Der jetzige S-Bahnhof Unter den Linden wird bei Fertigstellung der U5 in Brandenburger Tor umbenannt. Er liegt unter dem Mittelstreifen der „Linden" und so eingepaßt, daß zum Erreichen des 5S-Bahnsteiges die vorhande Passarelle am westlichen und östlichen Ende des S-Bahnhofs genutzt werden kann. Es wird ein Zugangsbauwerk für S- und U-Bahn geben.

Die Umsteigewege werden sehr unbequem sein, weil kein direkter Verbindungsgang zwischen S- und U-Bahnhof geplant ist. Umsteiger müssen die Passarellen benutzen. Davon werden bis zur Realisierung der S21 auch Fahrgäste aus südlicher Richtung betroffen sein, die hier zum Erreichen des Lehrter Bahnhofs umständliche Wege zurückzulegen haben. Das Zugangsbauwerk an der westlichen Passarelle erhält eine aufwendige gegenläufigen Treppenanlage.
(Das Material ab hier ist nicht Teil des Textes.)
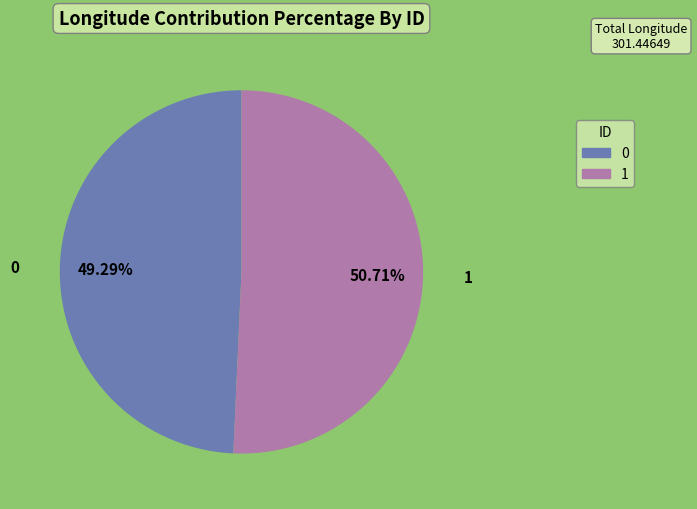

To the nearest percent, what percentage of the pie is 0?

49%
Erschwerend, daß bei Gestaltung auf die Zwänge des Straßenraumes Pariser Platz/Unter den Linden Rücksicht genommen werden muß. Der Aufzug muß sich in die Baum-Fluchtlinie einordnen müssen.

Ein zusätzlicher Ausgang ist von der Mitte der westlichen Passarelle auf die Fußgängerinsel am Pariser Platz geplant. Dies ist sozusagen als Dienstleistung für die Touristen gedacht, die das Brandenburger Tor aus einer guten Entfernung fotografieren wollen.

Wichtiger wären jedoch aus Sicht des Berliner Fahrgastverbandes IGEB zusätzliche Ausgänge von der westlichen Passarelle auf die nördlichen und südlichen Bürgersteige in Richtung Brandenburger Tor. Angeblich steht dem unter anderem die Vorfahrt des Hotels Adlon entgegen. Die IGEB fordert, auch hier noch einmal zu prüfen und ggf. im Sinne der Fahrgäste nachzubessern.